Dienstag, 18. April 2017

Amication leben, Michael


Den theoretischen Aussagen von der Amication begeg­nete ich anfangs mit Skepsis. Sie waren mir zu »gefährlich«, als dass ich mich vorbehaltlos darauf hätte einlassen können. Beeindruckend waren jedoch die Menschen. Sie gingen echt miteinander um. Sie waren betroffene und mitfühlende Zuhörer. In dieser Umgebung konnte ich mich auf mich selbst einlassen und die mit viel Energie gespielte Sicherheit aufgeben. Ich konnte Wut, Angst und Unsicherheit zulassen. Ich erlebte seit langem wieder, wie mich Weinen befreite.

Diese Begegnung änderte auch die Beziehung zu meiner Frau. Ich hatte zuvor meine wahren Bedürfnisse häufig unterdrückt, wenn sie mit ihren nicht übereinstimmten. Ich scheute die Auseinandersetzung, weil die vermeintliche Harmonie zwischen uns gestört werden konnte. Für ihr Glück fühlte ich mich verantwortlich. Solange sie sich wohl fühlte, so meinte ich, würde es auch mir gut gehen. Die Realität sah anders aus. Keiner von uns fühlte sich wirklich wohl, denn auch sie hatte sich ein ähnliches Muster im Umgang mit mir zurechtgelegt. Durch die Amication erkannte ich meine kindliche Rolle, die ich noch immer spielte, so wie ich früher den Ansprüchen der Erwachsenen entsprochen hatte, um geliebt zu werden.

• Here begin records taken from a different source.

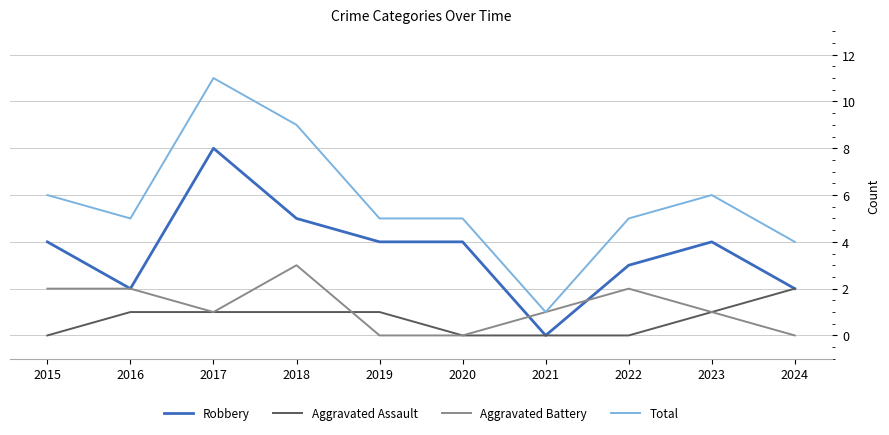

Which series has the largest range (max minus min)?

Total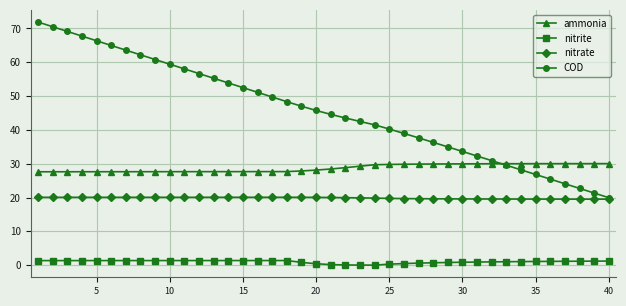

True or false: nitrite and COD intersect in this chart.

False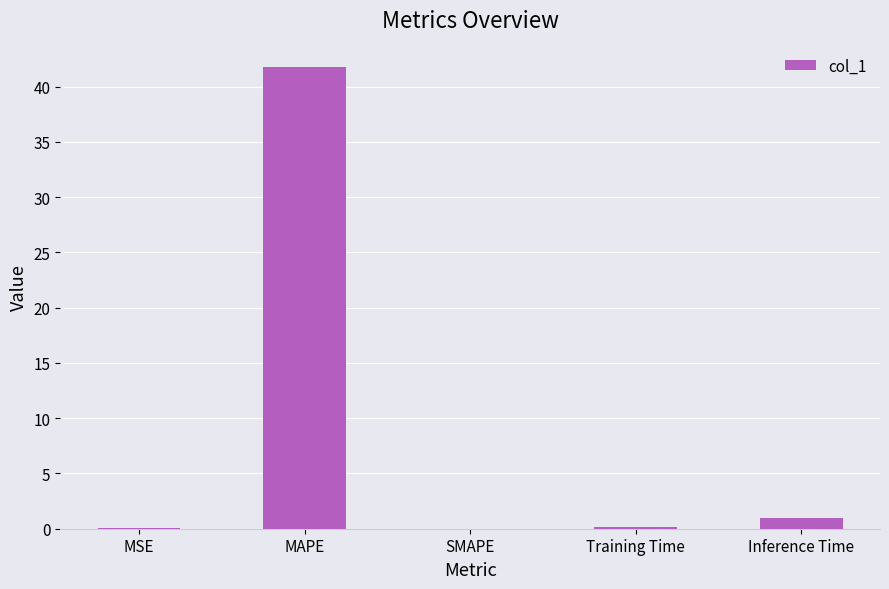

Which has a higher value, MAPE or MSE?

MAPE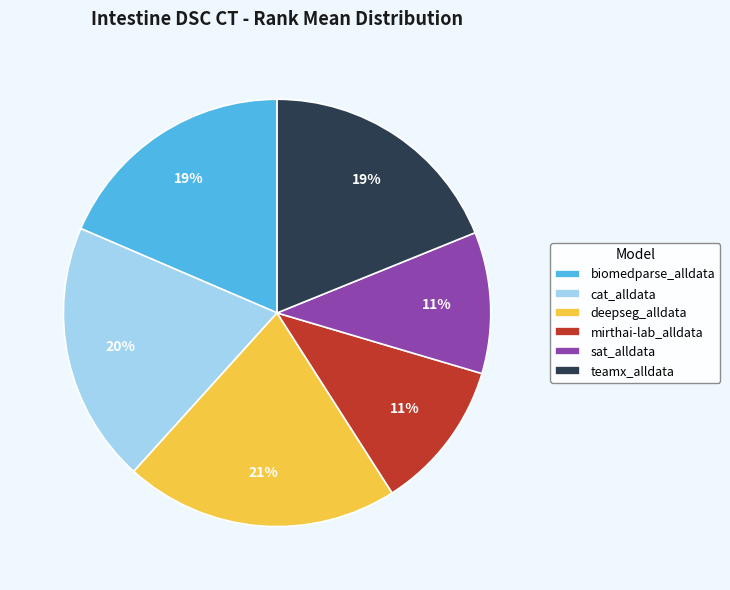

Which has a higher value, mirthai-lab_alldata or deepseg_alldata?

deepseg_alldata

Ich hatte das große Glück, dass auch meine Frau sich für diese neue Lebensart entschied. So konnten wir uns gemeinsam entwickeln. Heute begegnen wir uns mit viel mehr Offenheit und Verständnis. Wir sind einander näher als früher. Wir können uns unterstützen, wenn Kraft dazu vorhanden ist. Wir können uns auseinandersetzen. Ich lerne zu ertragen, dass es ihr schlecht gehen kann, ohne dass ich das auf mich beziehen muss. Ich lerne, für mich selber zu sorgen. Bis heute haben wir viele Rückfälle in alte Verhaltensmuster erlitten. In Zukunft wird das nicht viel anders sein. Das entmutigt mich nicht und rüttelt nicht an meinem positiven Selbstbild, das ich durch die Amication gewonnen habe.